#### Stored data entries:
──────

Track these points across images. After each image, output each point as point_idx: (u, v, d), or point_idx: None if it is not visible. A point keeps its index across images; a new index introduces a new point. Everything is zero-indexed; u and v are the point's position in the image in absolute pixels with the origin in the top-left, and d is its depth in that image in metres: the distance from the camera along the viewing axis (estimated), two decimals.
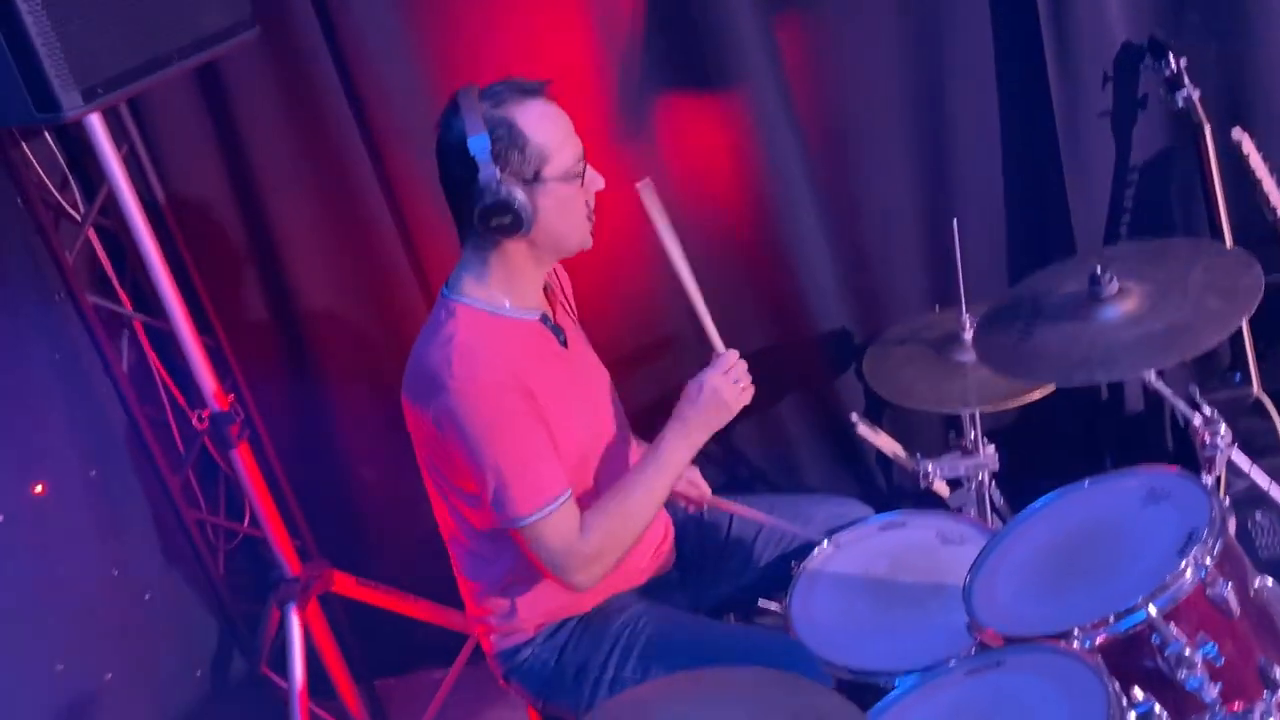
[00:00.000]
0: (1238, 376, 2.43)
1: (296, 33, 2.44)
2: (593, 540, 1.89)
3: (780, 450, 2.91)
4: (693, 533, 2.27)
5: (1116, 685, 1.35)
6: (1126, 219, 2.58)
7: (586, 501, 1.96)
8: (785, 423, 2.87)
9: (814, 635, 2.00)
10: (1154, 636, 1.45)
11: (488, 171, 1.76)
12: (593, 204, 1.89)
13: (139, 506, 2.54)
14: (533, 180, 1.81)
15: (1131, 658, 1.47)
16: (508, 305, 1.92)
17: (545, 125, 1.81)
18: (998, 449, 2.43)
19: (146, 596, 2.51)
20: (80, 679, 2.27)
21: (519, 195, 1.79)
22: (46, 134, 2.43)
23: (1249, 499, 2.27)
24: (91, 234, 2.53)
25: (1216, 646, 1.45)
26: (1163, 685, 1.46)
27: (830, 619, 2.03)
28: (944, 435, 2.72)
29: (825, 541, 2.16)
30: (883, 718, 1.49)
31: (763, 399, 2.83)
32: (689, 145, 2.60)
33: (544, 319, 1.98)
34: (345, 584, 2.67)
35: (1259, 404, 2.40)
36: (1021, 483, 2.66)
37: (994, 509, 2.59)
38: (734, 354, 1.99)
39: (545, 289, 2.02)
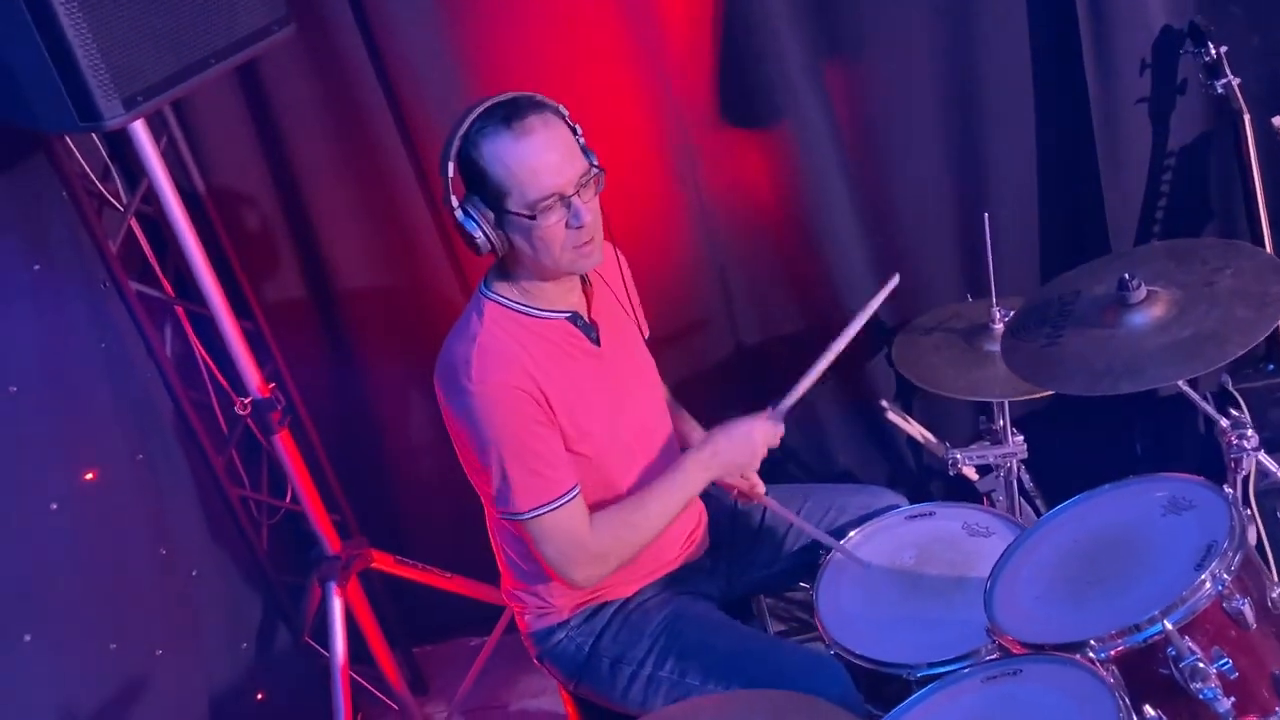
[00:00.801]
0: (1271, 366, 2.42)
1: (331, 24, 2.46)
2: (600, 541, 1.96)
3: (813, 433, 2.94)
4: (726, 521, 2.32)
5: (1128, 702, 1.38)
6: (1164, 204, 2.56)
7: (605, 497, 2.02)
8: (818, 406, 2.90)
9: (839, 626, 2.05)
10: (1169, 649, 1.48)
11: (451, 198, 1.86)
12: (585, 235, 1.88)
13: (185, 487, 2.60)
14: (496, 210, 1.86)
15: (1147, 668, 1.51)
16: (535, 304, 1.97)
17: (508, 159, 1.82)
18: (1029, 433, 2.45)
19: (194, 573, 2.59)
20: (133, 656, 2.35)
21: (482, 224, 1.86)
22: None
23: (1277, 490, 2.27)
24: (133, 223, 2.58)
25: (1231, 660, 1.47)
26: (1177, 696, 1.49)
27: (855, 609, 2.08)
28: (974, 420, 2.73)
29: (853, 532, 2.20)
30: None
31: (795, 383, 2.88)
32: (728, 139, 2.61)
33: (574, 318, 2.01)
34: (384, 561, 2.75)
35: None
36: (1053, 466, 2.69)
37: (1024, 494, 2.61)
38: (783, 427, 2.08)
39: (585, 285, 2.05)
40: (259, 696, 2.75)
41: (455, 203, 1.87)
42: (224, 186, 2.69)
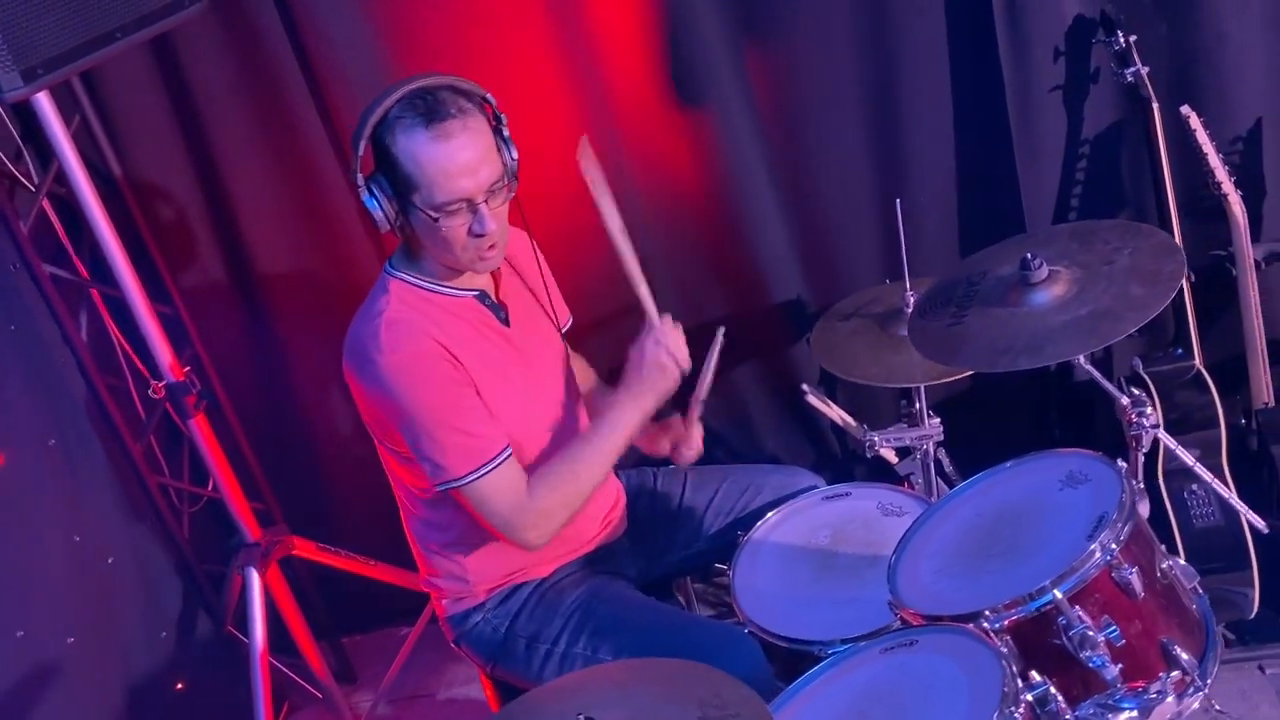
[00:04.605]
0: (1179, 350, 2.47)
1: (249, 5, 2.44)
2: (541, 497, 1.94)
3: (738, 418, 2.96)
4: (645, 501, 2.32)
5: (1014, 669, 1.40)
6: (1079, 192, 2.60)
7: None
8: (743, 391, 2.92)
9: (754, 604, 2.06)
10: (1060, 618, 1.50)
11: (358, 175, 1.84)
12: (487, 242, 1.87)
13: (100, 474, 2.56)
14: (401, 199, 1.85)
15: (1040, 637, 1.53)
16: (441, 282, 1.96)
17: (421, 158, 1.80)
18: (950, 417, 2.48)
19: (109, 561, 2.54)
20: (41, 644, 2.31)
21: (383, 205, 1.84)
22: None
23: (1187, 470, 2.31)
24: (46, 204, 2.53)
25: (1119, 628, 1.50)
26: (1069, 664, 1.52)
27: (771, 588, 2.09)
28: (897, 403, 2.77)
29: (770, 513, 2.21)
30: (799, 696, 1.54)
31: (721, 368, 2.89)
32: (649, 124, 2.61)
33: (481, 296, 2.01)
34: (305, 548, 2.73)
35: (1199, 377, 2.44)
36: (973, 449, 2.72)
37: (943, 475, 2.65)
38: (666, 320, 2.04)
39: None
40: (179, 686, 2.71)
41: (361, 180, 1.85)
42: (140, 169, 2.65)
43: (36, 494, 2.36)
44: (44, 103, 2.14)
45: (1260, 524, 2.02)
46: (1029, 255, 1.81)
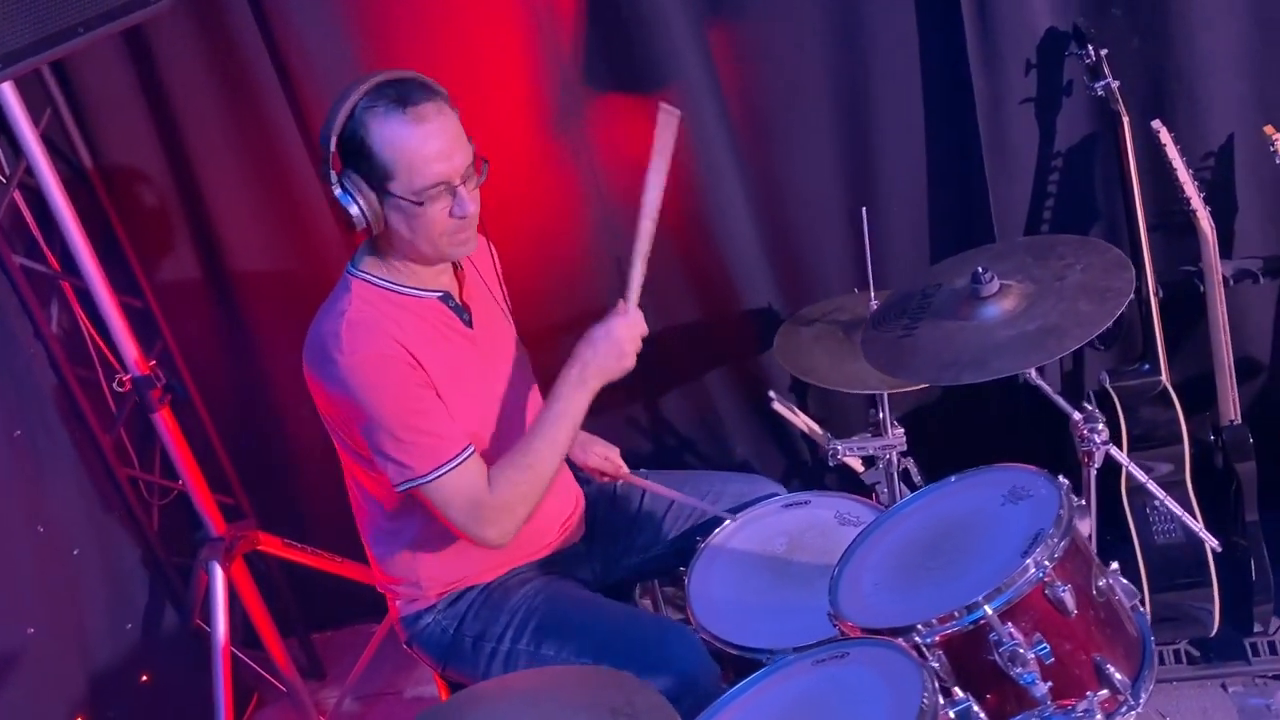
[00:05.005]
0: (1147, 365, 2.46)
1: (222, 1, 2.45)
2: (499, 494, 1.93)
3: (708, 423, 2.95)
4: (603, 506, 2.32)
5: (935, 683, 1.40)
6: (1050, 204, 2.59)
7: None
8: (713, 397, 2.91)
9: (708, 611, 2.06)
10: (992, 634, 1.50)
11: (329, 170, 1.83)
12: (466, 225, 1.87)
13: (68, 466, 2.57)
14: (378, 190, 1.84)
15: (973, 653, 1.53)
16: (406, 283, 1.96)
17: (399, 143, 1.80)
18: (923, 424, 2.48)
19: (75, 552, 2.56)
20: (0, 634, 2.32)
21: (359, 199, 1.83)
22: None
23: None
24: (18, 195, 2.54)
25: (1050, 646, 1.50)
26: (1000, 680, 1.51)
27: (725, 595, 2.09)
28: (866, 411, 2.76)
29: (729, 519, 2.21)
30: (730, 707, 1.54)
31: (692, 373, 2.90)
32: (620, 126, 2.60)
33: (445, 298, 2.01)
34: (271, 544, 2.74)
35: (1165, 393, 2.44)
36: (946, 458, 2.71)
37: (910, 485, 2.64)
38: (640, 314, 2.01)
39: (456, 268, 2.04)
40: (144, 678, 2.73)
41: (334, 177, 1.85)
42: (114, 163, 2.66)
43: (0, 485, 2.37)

──────

#### Goal of the exercise:
Each entry above should come back word for word, and no picture should come with it.

#### Output below:
Track these points across images. After each image, output each point as point_idx: (u, v, d), or point_idx: None if it is not visible. A point keeps its index across images; a new index introduces a new point. Everything is zero-indexed; u and v are the point's position in the image in absolute pixels with the origin in the top-left, and d is its depth in that image in metres: the distance from the camera along the viewing axis (estimated), two decimals.
[00:00.000]
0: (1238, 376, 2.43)
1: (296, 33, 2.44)
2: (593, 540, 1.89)
3: (780, 450, 2.91)
4: (693, 533, 2.27)
5: (1116, 685, 1.35)
6: (1126, 219, 2.58)
7: (586, 501, 1.96)
8: (785, 423, 2.87)
9: (814, 635, 2.00)
10: (1154, 636, 1.45)
11: (488, 171, 1.76)
12: (593, 204, 1.89)
13: (139, 506, 2.54)
14: (533, 180, 1.81)
15: (1131, 658, 1.47)
16: (508, 305, 1.92)
17: (545, 125, 1.81)
18: (998, 449, 2.43)
19: (146, 596, 2.51)
20: (80, 679, 2.27)
21: (519, 195, 1.79)
22: (46, 134, 2.43)
23: (1249, 499, 2.27)
24: (91, 234, 2.53)
25: (1216, 646, 1.45)
26: (1163, 685, 1.46)
27: (830, 619, 2.03)
28: (944, 435, 2.72)
29: (825, 541, 2.16)
30: (883, 718, 1.49)
31: (763, 399, 2.83)
32: (689, 145, 2.60)
33: (544, 319, 1.98)
34: (345, 584, 2.67)
35: (1259, 404, 2.40)
36: (1021, 483, 2.66)
37: (994, 509, 2.59)
38: (734, 354, 1.99)
39: (545, 289, 2.02)
[00:00.801]
0: (1271, 366, 2.42)
1: (331, 24, 2.46)
2: (600, 541, 1.96)
3: (813, 433, 2.94)
4: (726, 521, 2.32)
5: (1128, 702, 1.38)
6: (1164, 204, 2.56)
7: (605, 497, 2.02)
8: (818, 406, 2.90)
9: (839, 626, 2.05)
10: (1169, 649, 1.48)
11: (451, 198, 1.86)
12: (585, 235, 1.88)
13: (185, 487, 2.60)
14: (496, 210, 1.86)
15: (1147, 668, 1.51)
16: (535, 304, 1.97)
17: (508, 159, 1.82)
18: (1029, 433, 2.45)
19: (194, 573, 2.59)
20: (133, 656, 2.35)
21: (482, 224, 1.86)
22: None
23: (1277, 490, 2.27)
24: (133, 223, 2.58)
25: (1231, 660, 1.47)
26: (1177, 696, 1.49)
27: (855, 609, 2.08)
28: (974, 420, 2.73)
29: (853, 532, 2.20)
30: None
31: (795, 383, 2.88)
32: (728, 139, 2.61)
33: (574, 318, 2.01)
34: (384, 561, 2.75)
35: None
36: (1053, 466, 2.69)
37: (1024, 494, 2.61)
38: (783, 427, 2.08)
39: (585, 285, 2.05)
40: (259, 696, 2.75)
41: (455, 203, 1.87)
42: (224, 186, 2.69)
[00:04.605]
0: (1179, 350, 2.47)
1: (249, 5, 2.44)
2: (541, 497, 1.94)
3: (738, 418, 2.96)
4: (645, 501, 2.32)
5: (1014, 669, 1.40)
6: (1079, 192, 2.60)
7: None
8: (743, 391, 2.92)
9: (754, 604, 2.06)
10: (1060, 618, 1.50)
11: (358, 175, 1.84)
12: (487, 242, 1.87)
13: (100, 474, 2.56)
14: (401, 199, 1.85)
15: (1040, 637, 1.53)
16: (441, 282, 1.96)
17: (421, 158, 1.80)
18: (950, 417, 2.48)
19: (109, 561, 2.54)
20: (41, 644, 2.31)
21: (383, 205, 1.84)
22: None
23: (1187, 470, 2.31)
24: (46, 204, 2.53)
25: (1119, 628, 1.50)
26: (1069, 664, 1.52)
27: (771, 588, 2.09)
28: (897, 403, 2.77)
29: (770, 513, 2.21)
30: (799, 696, 1.54)
31: (721, 368, 2.89)
32: (649, 124, 2.61)
33: (481, 296, 2.01)
34: (305, 548, 2.73)
35: (1199, 377, 2.44)
36: (973, 449, 2.72)
37: (943, 475, 2.65)
38: (666, 320, 2.04)
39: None
40: (179, 686, 2.71)
41: (361, 180, 1.85)
42: (140, 169, 2.65)
43: (36, 494, 2.36)
44: (44, 103, 2.14)
45: (1260, 524, 2.02)
46: (1029, 255, 1.81)
[00:05.005]
0: (1147, 365, 2.46)
1: (222, 1, 2.45)
2: (499, 494, 1.93)
3: (708, 423, 2.95)
4: (603, 506, 2.32)
5: (935, 683, 1.40)
6: (1050, 204, 2.59)
7: None
8: (713, 397, 2.91)
9: (708, 611, 2.06)
10: (992, 634, 1.50)
11: (329, 170, 1.83)
12: (466, 225, 1.87)
13: (68, 466, 2.57)
14: (378, 190, 1.84)
15: (973, 653, 1.53)
16: (406, 283, 1.96)
17: (399, 143, 1.80)
18: (923, 424, 2.48)
19: (75, 552, 2.56)
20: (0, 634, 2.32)
21: (359, 199, 1.83)
22: None
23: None
24: (18, 195, 2.54)
25: (1050, 646, 1.50)
26: (1000, 680, 1.51)
27: (725, 595, 2.09)
28: (866, 411, 2.76)
29: (729, 519, 2.21)
30: (730, 707, 1.54)
31: (692, 373, 2.90)
32: (620, 126, 2.60)
33: (445, 298, 2.01)
34: (271, 544, 2.74)
35: (1165, 393, 2.44)
36: (946, 458, 2.71)
37: (910, 485, 2.64)
38: (640, 314, 2.01)
39: (456, 268, 2.04)
40: (144, 678, 2.73)
41: (334, 177, 1.85)
42: (114, 163, 2.66)
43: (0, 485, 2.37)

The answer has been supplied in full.